Oversubscription was expected, say operators
The oversubscription of Oando Plc’s Rights Issue announced on
Thursday was expected, some operators at the Nigerian capital market have said.
Gbenga Emmanuel, a portfolio manager at WealthZone Company, said
the 128 per cent subscription which the company recorded during its Right Issue
offer was “not surprising” to us market operators.
“We had predicted that the Right Issue would be oversubscribed
because investors’ interest in Oando, an indigenous oil company in Nigeria with
upstream and downstream operations, is still very strong,” he said.
Mr.
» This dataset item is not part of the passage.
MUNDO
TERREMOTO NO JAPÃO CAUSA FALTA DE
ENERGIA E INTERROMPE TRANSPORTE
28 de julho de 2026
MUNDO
Emmanuel said many of the company’s shareholders bought
additional rights during the offer. “Only few of them sold their rights,” the
finance analyst added.
Tunde Oladapo-Dixon, Chief Executive Officer of StockPicks
Consulting, also said the company’s Right Issue was oversubscribed because
“about 80 per cent of subscribers took their rights while some sold off their
rights.” Oando issued 301,694,876 ordinary shares of 50 kobo each at N70 per
share to existing shareholders who names appeared on the register of the
company as at the close of business on December 18, 2009. The issue opened on
January 25 and closed on February 19.
Indication of confidence
Oando, one of Nigerian energy groups, yesterday announced that
its recent Rights Issue was oversubscribed. The company, which has a primary
listing on the Nigerian Stock Exchange and a secondary listing on the
Johannesburg Stock Exchange, in a statement, said the Rights Issue that was
expected to raise N21 billion returned 128 per cent subscription.
Wale Tinubu, Oando’s Group Chief Executive, said, “We are
extremely pleased with the positive reaction to our rights issue in spite of
the seeming apathy to capital market investments.
This is an indication of the confidence of investors in our
ability to optimise resources to create superior returns. These funds will
complement our ongoing strategy of investing in high margin businesses as well
as supporting our expansion plans to take maximum advantage of opportunities
within Africa’s energy landscape,” he said.
Raising more funds
Seeking shareholders’ approval to raise the fund last August,
Mr. Tinubu, said the aggressive growth saw the company become highly leveraged,
and would therefore need to pay down and restructure some its loans under
better terms.
He added that the company also needed to raise further capital
from debt and equity financing sources to develop its new acquisitions that can
diversify its revenue stream.
As a result, the shareholders gave their approval and support
for N220 billion capital raising exercise last year. Specifically, the N20.4
billion begin the first phase of the capital raising programme, according to
Mr. Tinubu, “is an important step for Oando towards refinancing the acquisition
of upstream assets, providing operational capital to fund the operation of
upstream business and short & medium term investments in its gas and power
business segment.” He explained that after the right issue, what will follow
will be a combination of international debt and equity offerings through which
Oando hopes to raise between $500 million and $600 million. The final phase, he
added, would be a public offer later in the year.
High earnings
Oando, which has six business divisions -Exploration &
Production, Energy Services, Gas & Power, Marketing, Supply & Trading,
and Refining & Terminals, on April 12, announced results for the year
ending December 31, 2009. Its Pre-Tax profits increased by 21 per cent to
N10.1billion compared to N8.3 billion same period in 2008, while earnings per
share increased by 23 per cent.
In 2004, Oando raised N16 billion, the highest at that time by a
non-financial institution, through a rights issue and public offering at that
time. The funds realised accelerated the company’s transformation from a
downstream business into one of Nigeria’s largest indigenous energy groups.